The land carries voices. The land remembers what happened upon it. In traveling the land, I become familiar with more than myself. Give me the journey of the road; it is my journey home.
From the award-winning Native American literary writer Diane Glancy comes a book about travel, belonging, and home. Travel is not merely a means to bring us from one location to another. "My sense of place is in the moving," Glancy writes. For her the road is home--its own satisfying destination. But the road also makes demands on us: asking us to be willing to explore the incomprehensible parts of the landscapes we inhabit and pass through--as well as to, ultimately, let them blur as they go by. This, Glancy says, is home.
Glancy teases out the lessons of the road that are never easy to define, grappling with her own: childhood's puzzle pieces of her Cherokee heritage and a fraught but still compelling vision of Christianity. As she clocks an inordinate amount of driving, as she experiments with literary forms, she looks to what the land has held for centuries, before the roads were ever there.
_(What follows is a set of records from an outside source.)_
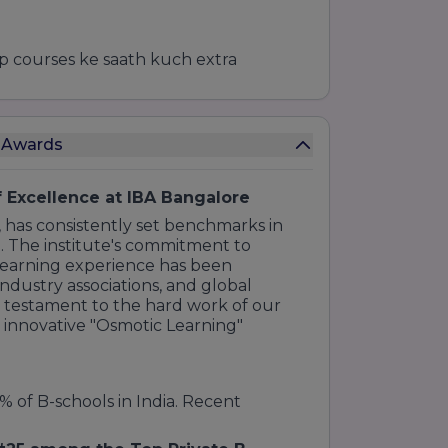
top courses ke saath kuch extra
)
 ke liye)
e Awards
/HubSpot partners ke saath)
 Excellence at IBA Bangalore
 has consistently set benchmarks in
r program mein ye cheezein shamil hoti
. The institute's commitment to
 learning experience has been
ts par kaam karne ka mauka.
ndustry associations, and global
a testament to the hard work of our
usiness environments ko samajhne ke
r innovative "Osmotic Learning"
y):
Interactive workshops aur
% of B-schools in India. Recent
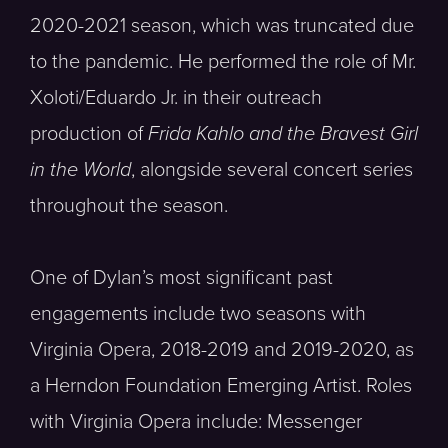
2020-2021 season, which was truncated due
to the pandemic. He performed the role of Mr.
Xoloti/Eduardo Jr. in their outreach
production of
Frida Kahlo and the Bravest Girl
in the World
, alongside several concert series
throughout the season.
One of Dylan’s most significant past
engagements include two seasons with
Virginia Opera, 2018-2019 and 2019-2020, as
a Herndon Foundation Emerging Artist. Roles
with Virginia Opera include: Messenger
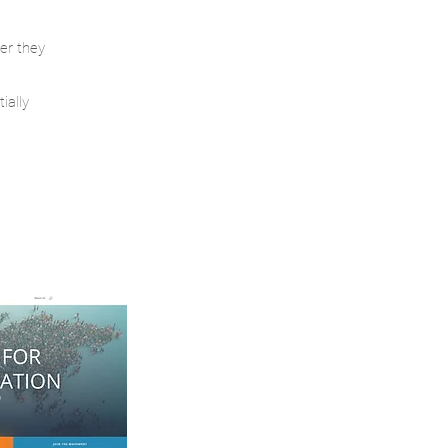
ter they
ially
This, ultimately, is a book about land, tradition, religion, questions and the puzzle pieces none of us can put together quite right. It's a book about peripheral vision, conflicting narratives, and a longing for travel.
Diane Glancy is professor emerita at Macalester College in St. Paul, Minnesota, where she taught creative writing and Native American literature. Currently she teaches creative nonfiction in the MFA low-residency program at Carlow University. Among her works are Pushing the Bear: A Novel of the Trail of Tears and Stone Heart: A Novel of Sacajawea. Glancy has won multiple honors and awards for her work, including the Five Civilized Tribes Playwriting Laureate Prize and the Pablo Neruda Prize for Poetry, as well as being awarded grants from, among others, the National Endowment for the Arts.